États-Unis : soulèvement des migrant·es et des secteurs populaires

Mégaphone en main, la femme crie : « Nous les voyons pour ce qu’ils sont, une organisation terroriste. ICE (Immigration and Customs Enforcement), hors de Paramount. Vous n’êtes pas les bienvenus ici. » À leurs côtés, d’autres femmes brandissent des drapeaux américains et mexicains et des banderoles rejetant les raids et les déportations, entourées de nuages de gaz lacrymogènes tirés par la Garde nationale depuis ses véhicules blindés.

12 juin 2025 - tiré du Entre les lignes entre les mots -
https://entreleslignesentrelesmots.wordpress.com/2025/06/12/etats-unis-soulevement-des-migrants-et-des-secteurs-populaires-et-autres-textes/

Pendant que cela se passait à Los Angeles, le président Trump a envoyé deux mille soldats. Mais les manifestants ont tenu tête à l’ICE et aux agents de l’immigration, ce qui a donné lieu à plus de 50 arrestations en deux jours, déclenchant une crise politique alors que les autorités locales rejettent les décisions du gouvernement fédéral.

La chasse aux migrants – l’ICE poursuivait littéralement les gens dans la rue – a provoqué une réaction populaire qui a mis en évidence les fissures dans les institutions de l’État, les chefs de la police de la ville et du comté de Los Angeles s’étant désolidarisés des actions, affirmant que leurs subordonnés n’étaient pas impliqués dans les arrestations. Dans certains cas, les manifestants ont encerclé les installations de l’État où les migrants étaient acheminés par bus.

L’épicentre de la révolte des migrants est la ville de Paramount, une ville de 51 000 habitants dont huit sur dix sont d’origine latinoaméricaine. Depuis la ville voisine de Los Angeles, nous avons contacté Lucrecia, une migrante mexicaine autochtone, qui nous a fait part de ses réflexions.

« Ce que nous voyons dans les rues, c’est le mécontentement de nombreuses personnes contre ce gouvernement fasciste. Ces deux dernières années, il a été important de voir comment la communauté des migrants et d’autres secteurs de la société de ce pays sont descendus dans la rue. Toutes les manifestations de l’année dernière contre le génocide en Palestine montrent que les gens en ont assez.
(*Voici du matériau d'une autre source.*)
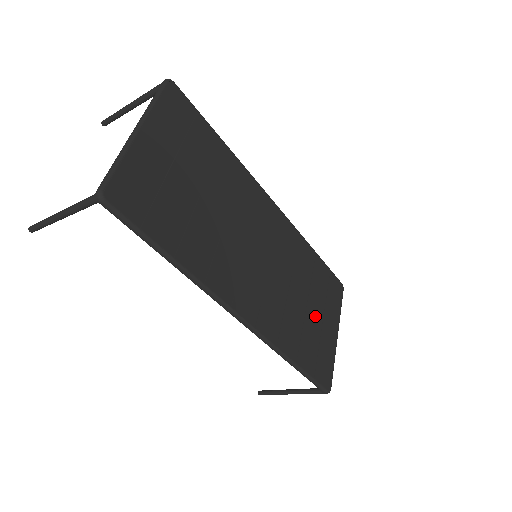
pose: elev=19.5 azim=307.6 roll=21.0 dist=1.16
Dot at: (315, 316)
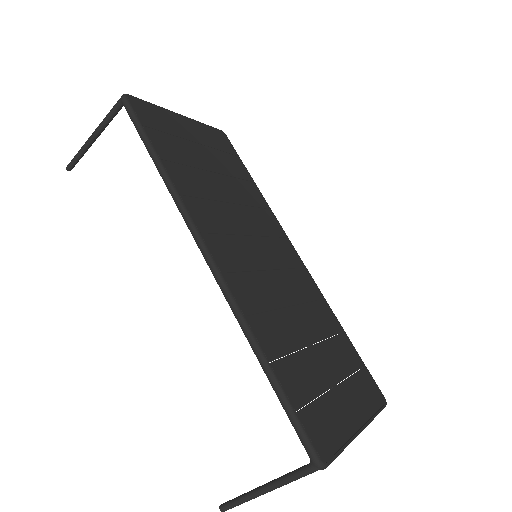
Dot at: (323, 367)
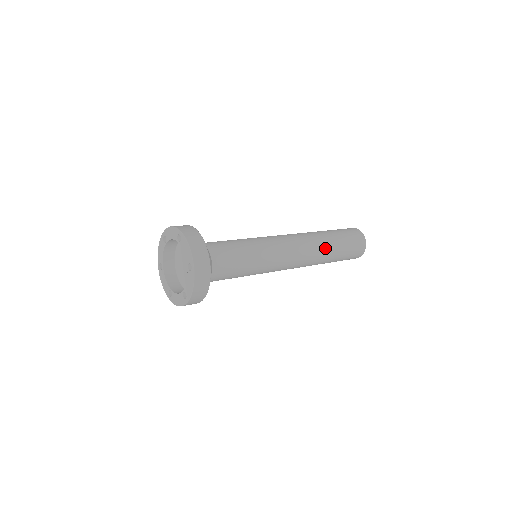
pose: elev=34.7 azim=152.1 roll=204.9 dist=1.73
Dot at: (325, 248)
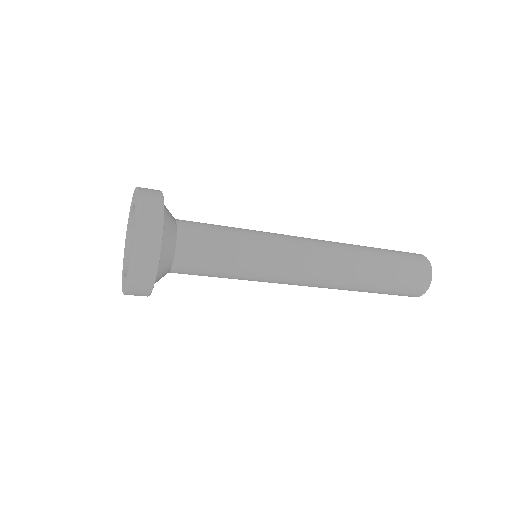
Dot at: (360, 253)
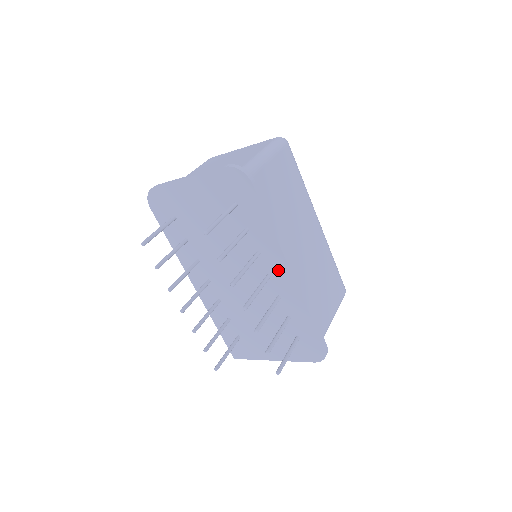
Ce que nous voyons, c’est la force et le courage des jeunes qui ont des papiers, mais qui se rebellent contre l’état actuel des choses ».
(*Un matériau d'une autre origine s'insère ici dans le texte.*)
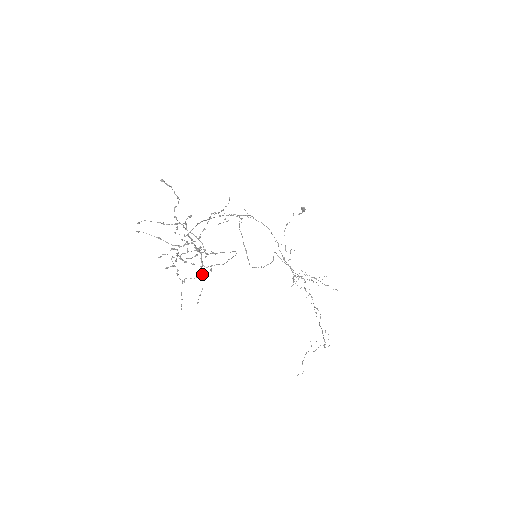
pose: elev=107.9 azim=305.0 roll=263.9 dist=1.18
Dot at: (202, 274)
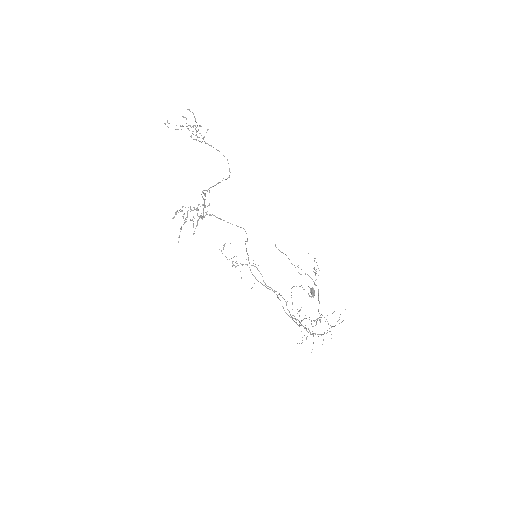
Dot at: (202, 196)
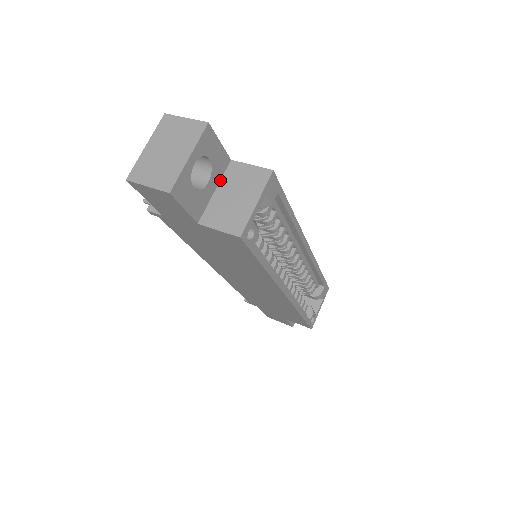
Lucrecia raconte : « J’ai été impressionnée par la façon dont on s’occupait des sans-papiers, et ce sont eux qui sortent maintenant dans la rue pour éviter d’être expulsés. Cette solidarité qui est née depuis l’année dernière, l’attention portée aux personnes les plus vulnérables, est quelque chose de remarquable. Ceux qui mettent leur corps dans la rue sont des citoyens avec des papiers qui sont contre la politique de Trump ».

Interrogée sur le rôle des différents secteurs, sexes et générations, elle déclare : « Les femmes et les jeunes ont joué un rôle fondamental dans ce processus. Il y a une génération de jeunes et d’adultes dont les parents ont émigré et qui sont nés ici, qui constituent la grande majorité de ceux qui sont dans la rue. Les jeunes apprennent avec des personnes âgées de 40 à 60 ans, et ce n’est pas un hasard si cela se produit à Los Angeles, car il y a ici une histoire de résistance qui leur permet d’élargir l’horizon de leurs luttes, parce que les jeunes apprennent des luttes du passé, et maintenant ils parlent de fascisme, de racisme, de colonialisme, et cela les amène à voir leur lutte non pas comme quelque chose d’isolé, mais comme liée à ce qui se passe au niveau international ».

Lucrecia est convaincue que ce qui se passe en Californie est très similaire au scénario que nous observons habituellement en Amérique latine. Les gens continuent de sortir, de les affronter et n’ont pas peur d’eux. La peur est due à la forte présence de l’État, mais les gens savent qu’il est temps de s’organiser et de descendre dans la rue. La plupart des personnes qui sont dans la rue ont réglé leur statut migratoire. C’est très important car ils ne se battent pas pour quelque chose de personnel, mais pour la dignité de l’emploi et de la vie ».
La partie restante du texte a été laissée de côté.